I wanted to get back to non-AI content this week, but a few things launched on Thursday and Friday last week that I think needed to be shared:
Document to Presentation
Tome is an AI-powered presentation tool. On Thursday they launched Document-to-presentation with one click. I dropped in Friday’s essay, and it spit out a base presentation. Available here. It’s not “good”, but if I wanted to build a presentation based on that content (and I do! I need to present a version of it in May!), then it is a nice skeleton to get started from. And once started, why not use Tome’s other tools to finish the presentation (like natural language editing - “create a page about xxx”, “standard” AI editing tools - “re-write this headline”, automatic adjustments across platforms, video and image imbedding (with Dall-e integration), etc.). It would be very hard to disrupt Powerpoint, but they have a chance.
GPT-API
Open AI has launched plug-in APIs for Chat-GPT. This will allow connection between ChatGPT and other apps. There is a waitlist for direct access, and it is prioritizing people already subscribed to ChatGPT+ (which also gets you access to GPT-4). Once you have access you can connect it to a Zapier account and do things directly in your Chat-GPT window like:
Draft and send emails / Slack messages / etc
Find old messages
Search your note taking app: Notion / Roam / Reflect / Obsidian / etc and interact with the output
Add events or ask questions about your calendar (“When is my next flight?”)

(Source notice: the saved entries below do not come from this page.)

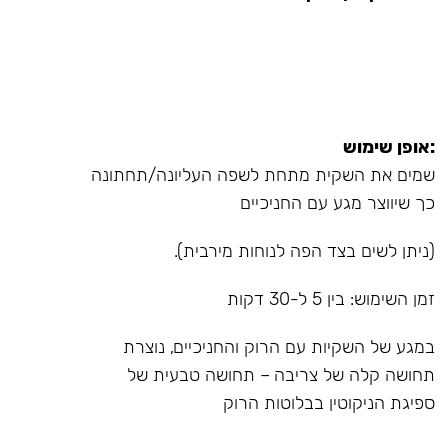
:אופן שימוש
שמים את השקית מתחת לשפה העליונה/תחתונה
כך שיווצר מגע עם החניכיים
(ניתן לשים בצד הפה לנוחות מירבית).
זמן השימוש: בין 5 ל-30 דקות
במגע של השקיות עם הרוק והחניכיים, נוצרת
תחושה קלה של צריבה – תחושה טבעית של
ספיגת הניקוטין בבלוטות הרוק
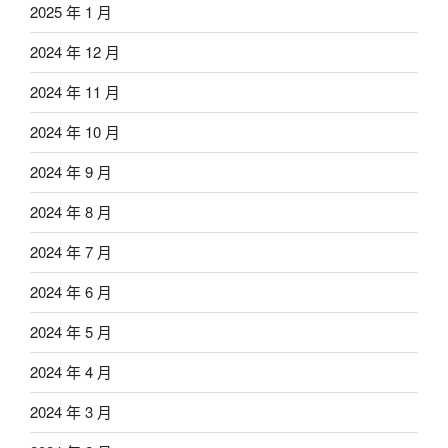
2025 年 1 月
2024 年 12 月
2024 年 11 月
2024 年 10 月
2024 年 9 月
2024 年 8 月
2024 年 7 月
2024 年 6 月
2024 年 5 月
2024 年 4 月
2024 年 3 月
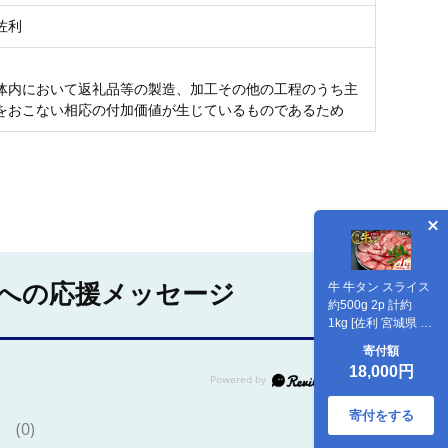
佐利
体内において返礼品等の製造、加工その他の工程のうち主
をおこない相応の付加価値が生じているものであるため
への応援メッセージ
牛 牛タン スライス
約500g 2p 計約
1kg [佐利 宮城県 南
三陸町 30ag0017]
寄付額
ふるさと納税 精肉
18,000円
肉 牛たん 牛タン ぎ
ゅうたん タン 肉 牛
冷凍 焼肉 焼き肉
寄付をする
(0)
BBQ アウトドア 小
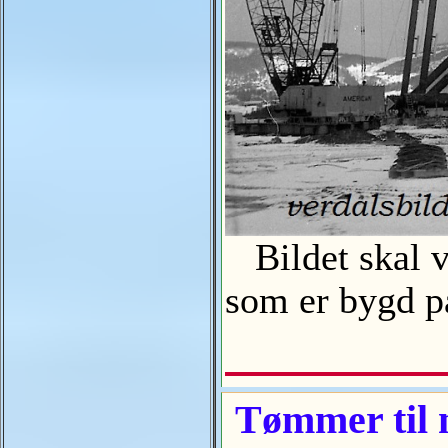
Bildet skal væ
som er bygd p
Tømmer til n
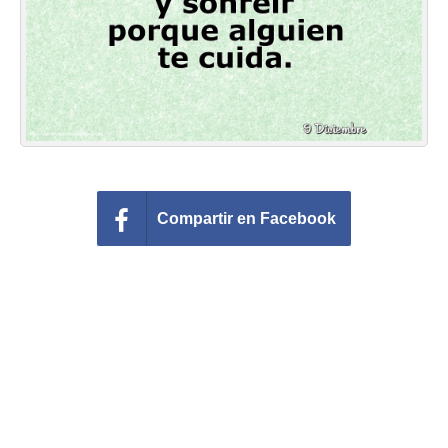
Felicitaciones días del año
Felicitaciones musicales
Entrar
Compartir en Facebook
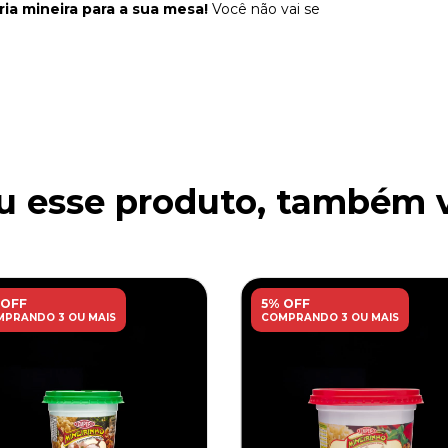
ria mineira para a sua mesa!
Você não vai se
 esse produto, também v
 OFF
5% OFF
PRANDO 3 OU MAIS
COMPRANDO 3 OU MAIS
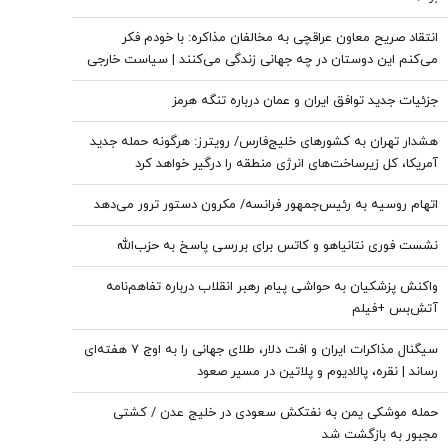
انتقاد صریح معاون عراقچی به مخالفان مذاکره: با خودم فکر
می‌کنم این دوستان در چه جهانی زندگی می‌کنند | سیاست خارجی
عرصه تصمیم‌های دشوار و سنجش دقیق هزینه و فایده است
جزئیات جدید توافق ایران و عمان درباره تنگه هرمز
هشدار تهران به کشورهای خلیج‌فارس/ رویترز: هرگونه حمله جدید
آمریکا، کل زیرساخت‌های انرژی منطقه را درگیر خواهد کرد
اتهام روسیه به رئیس‌جمهور فرانسه/ مکرون دستور ترور می‌دهد
نشست فوری نتانیاهو و کاتس برای بررسی پاسخ به حزب‌الله
واکنش پزشکیان به حواشی پیام رهبر انقلاب درباره تفاهم‌نامه
آتش‌بس +فیلم
سیگنال مذاکرات ایران و افت دلار، طلای جهانی را به اوج ۷ هفته‌ای
رساند | نقره، پالادیوم و پلاتین در مسیر صعود
حمله موشکی یمن به نفتکش سعودی در خلیج عدن / کشتی
مجبور به بازگشت شد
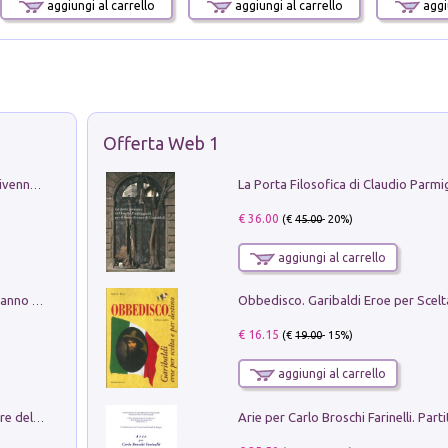
aggiungi al carrello
aggiungi al carrello
aggiu
Offerta Web 1
Get the led out. Come i Led Zeppelin divennero la più grande band del mondo
€ 36.00
(€
45.00
- 20%)
aggiungi al carrello
Con questa faccia qui. Le canzoni che hanno fatto la storia di Ligabue
€ 16.15
(€
19.00
- 15%)
aggiungi al carrello
Klose dell'altro mondo. Miro il pescatore del goal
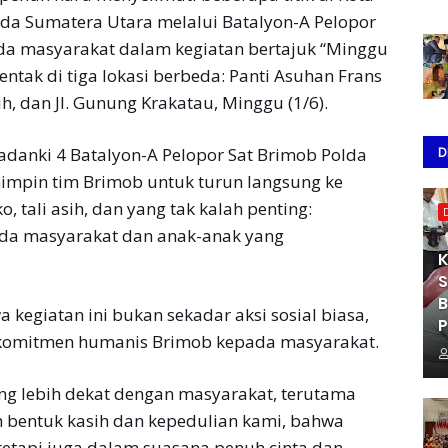
lda Sumatera Utara melalui Batalyon-A Pelopor
da masyarakat dalam kegiatan bertajuk “Minggu
entak di tiga lokasi berbeda: Panti Asuhan Frans
ih, dan Jl. Gunung Krakatau, Minggu (1/6).
D
adanki 4 Batalyon-A Pelopor Sat Brimob Polda
impin tim Brimob untuk turun langsung ke
tali asih, dan yang tak kalah penting:
ada masyarakat dan anak-anak yang
K
S
B
kegiatan ini bukan sekadar aksi sosial biasa,
P
komitmen humanis Brimob kepada masyarakat.
g lebih dekat dengan masyarakat, terutama
 bentuk kasih dan kepedulian kami, bahwa
 tetapi juga dalam suasana penuh cinta dan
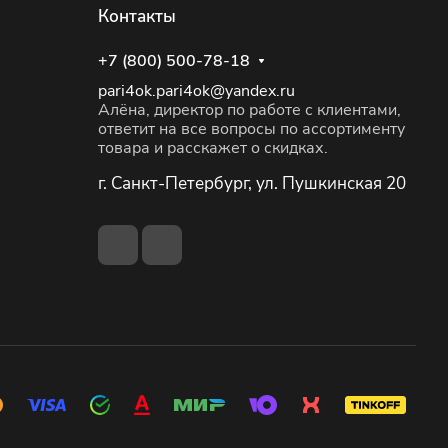
Контакты
+7 (800) 500-78-18
pari4ok.pari4ok@yandex.ru
Алёна, директор по работе с клиентами,
ответит на все вопросы по ассортименту
товара и расскажет о скидках.
г. Санкт-Петербург, ул. Пушкинская 20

Other services that are already connected:
Expedia
FiscalNote
Instacart
Klarna Shopping
Milo Family AI
OpenTable
Speak
Wolfram
It also has a code interpreter (see below) and a browser extension (so you can get real-time information). This is quickly turning GPT-Chat into a full personal assistant for ~$50/month…
Code Interpretation
The plug-ins already allow Chat-GPT to interact with things like WolframAlpha. This allows it to use specialized tools. No more worrying that the AI is bad at math (although GPT-4 is MUCH better) - now when asked a math question, ChatGPT just needs to know the right phrasing to feed the question to WolframAlpha and get the right answer to any number of decimal places.
Which leads to an OpenAI created plugin called “Code Interpreter”. This plug-in allows developers to work with ChatGPT to create and execute code while staying within the interface. Andrew Mayne has a blog describing some of the possibilities:
Generate songs (“generate xx and turn it into music. Save as a wav file”)
Generate QR codes for a website URL
Upload images and ask ChatGPT to analyze and edit them (“Find faces”, “convert to ASCII format”) (Chat GPT is NOT connected to Dall-e, so it cannot create images (yet), but it can do create simple animations (think about what someone could do on a home computer programing in basic inn 1982)
There is more at the link, including simulations of chess games, simple drawings, plotting moving data on graphs and more.
This is still very early days, but the applications are not coming slowly. Hard to focus on reach vs frequency when this stuff is dropping every day. But I will try to slip in some traditional marketing this week…
Keep it simple,
Edward
PS. I could not think of an image for today’s post so I asked GPT-4 what a good image would be for a post about APIs. It recommended a bridge between two “digital islands”. I plugged the idea into Midjourney and four pretty cool results (two of which are used in this post)
Great find with Tome! Sometimes having the skeleton you can build off of is the push needed to get into action.
I can imagine a world very soon where presentations become much more polished right out of the gate with AI.